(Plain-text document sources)
=== Section Start ===

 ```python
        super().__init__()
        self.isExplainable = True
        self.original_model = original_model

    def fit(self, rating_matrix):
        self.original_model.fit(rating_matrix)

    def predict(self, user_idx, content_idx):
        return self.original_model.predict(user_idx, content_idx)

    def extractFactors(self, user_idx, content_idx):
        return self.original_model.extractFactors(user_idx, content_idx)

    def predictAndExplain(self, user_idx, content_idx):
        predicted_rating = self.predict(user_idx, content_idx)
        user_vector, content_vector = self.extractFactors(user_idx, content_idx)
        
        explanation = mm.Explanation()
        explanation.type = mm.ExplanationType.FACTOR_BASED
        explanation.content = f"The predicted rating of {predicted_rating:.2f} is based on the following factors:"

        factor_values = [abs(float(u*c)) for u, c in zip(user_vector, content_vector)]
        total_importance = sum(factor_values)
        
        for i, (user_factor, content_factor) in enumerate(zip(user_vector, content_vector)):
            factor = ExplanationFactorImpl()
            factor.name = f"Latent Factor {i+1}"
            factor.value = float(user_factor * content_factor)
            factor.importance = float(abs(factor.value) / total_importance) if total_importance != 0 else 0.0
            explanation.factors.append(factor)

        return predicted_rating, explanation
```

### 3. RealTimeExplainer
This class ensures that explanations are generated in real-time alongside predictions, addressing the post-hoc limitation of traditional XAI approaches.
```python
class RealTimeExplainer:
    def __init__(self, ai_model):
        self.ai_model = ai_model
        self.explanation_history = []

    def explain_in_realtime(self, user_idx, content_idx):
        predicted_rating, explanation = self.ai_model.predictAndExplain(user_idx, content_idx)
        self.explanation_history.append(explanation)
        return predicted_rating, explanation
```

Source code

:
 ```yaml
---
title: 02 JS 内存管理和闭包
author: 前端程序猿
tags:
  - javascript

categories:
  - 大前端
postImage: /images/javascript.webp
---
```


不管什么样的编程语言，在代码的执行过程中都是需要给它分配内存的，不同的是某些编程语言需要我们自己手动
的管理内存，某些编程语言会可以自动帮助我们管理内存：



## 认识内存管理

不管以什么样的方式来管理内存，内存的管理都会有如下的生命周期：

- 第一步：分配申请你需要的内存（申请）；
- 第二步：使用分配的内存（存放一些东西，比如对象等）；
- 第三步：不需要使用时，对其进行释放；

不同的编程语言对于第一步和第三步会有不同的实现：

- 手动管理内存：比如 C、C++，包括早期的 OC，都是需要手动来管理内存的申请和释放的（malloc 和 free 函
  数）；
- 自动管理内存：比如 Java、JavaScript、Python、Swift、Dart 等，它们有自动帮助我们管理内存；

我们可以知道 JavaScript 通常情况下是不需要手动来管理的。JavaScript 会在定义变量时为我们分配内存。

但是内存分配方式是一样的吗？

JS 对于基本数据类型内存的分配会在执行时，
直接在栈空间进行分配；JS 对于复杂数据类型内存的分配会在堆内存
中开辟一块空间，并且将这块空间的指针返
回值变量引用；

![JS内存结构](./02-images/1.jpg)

=== Section End ===

→ REQUIREMENT: Transcribe each line of the data exactly, skipping none.

→ EXERCISE RESULT:
 ```python
        super().__init__()
        self.isExplainable = True
        self.original_model = original_model

    def fit(self, rating_matrix):
        self.original_model.fit(rating_matrix)

    def predict(self, user_idx, content_idx):
        return self.original_model.predict(user_idx, content_idx)

    def extractFactors(self, user_idx, content_idx):
        return self.original_model.extractFactors(user_idx, content_idx)

    def predictAndExplain(self, user_idx, content_idx):
        predicted_rating = self.predict(user_idx, content_idx)
        user_vector, content_vector = self.extractFactors(user_idx, content_idx)
        
        explanation = mm.Explanation()
        explanation.type = mm.ExplanationType.FACTOR_BASED
        explanation.content = f"The predicted rating of {predicted_rating:.2f} is based on the following factors:"

        factor_values = [abs(float(u*c)) for u, c in zip(user_vector, content_vector)]
        total_importance = sum(factor_values)
        
        for i, (user_factor, content_factor) in enumerate(zip(user_vector, content_vector)):
            factor = ExplanationFactorImpl()
            factor.name = f"Latent Factor {i+1}"
            factor.value = float(user_factor * content_factor)
            factor.importance = float(abs(factor.value) / total_importance) if total_importance != 0 else 0.0
            explanation.factors.append(factor)

        return predicted_rating, explanation
```

### 3. RealTimeExplainer
This class ensures that explanations are generated in real-time alongside predictions, addressing the post-hoc limitation of traditional XAI approaches.
```python
class RealTimeExplainer:
    def __init__(self, ai_model):
        self.ai_model = ai_model
        self.explanation_history = []

    def explain_in_realtime(self, user_idx, content_idx):
        predicted_rating, explanation = self.ai_model.predictAndExplain(user_idx, content_idx)
        self.explanation_history.append(explanation)
        return predicted_rating, explanation
```

Source code

:
 ```yaml
---
title: 02 JS 内存管理和闭包
author: 前端程序猿
tags:
  - javascript

categories:
  - 大前端
postImage: /images/javascript.webp
---
```


不管什么样的编程语言，在代码的执行过程中都是需要给它分配内存的，不同的是某些编程语言需要我们自己手动
的管理内存，某些编程语言会可以自动帮助我们管理内存：



## 认识内存管理

不管以什么样的方式来管理内存，内存的管理都会有如下的生命周期：

- 第一步：分配申请你需要的内存（申请）；
- 第二步：使用分配的内存（存放一些东西，比如对象等）；
- 第三步：不需要使用时，对其进行释放；

不同的编程语言对于第一步和第三步会有不同的实现：

- 手动管理内存：比如 C、C++，包括早期的 OC，都是需要手动来管理内存的申请和释放的（malloc 和 free 函
  数）；
- 自动管理内存：比如 Java、JavaScript、Python、Swift、Dart 等，它们有自动帮助我们管理内存；

我们可以知道 JavaScript 通常情况下是不需要手动来管理的。JavaScript 会在定义变量时为我们分配内存。

但是内存分配方式是一样的吗？

JS 对于基本数据类型内存的分配会在执行时，
直接在栈空间进行分配；JS 对于复杂数据类型内存的分配会在堆内存
中开辟一块空间，并且将这块空间的指针返
回值变量引用；

![JS内存结构](./02-images/1.jpg)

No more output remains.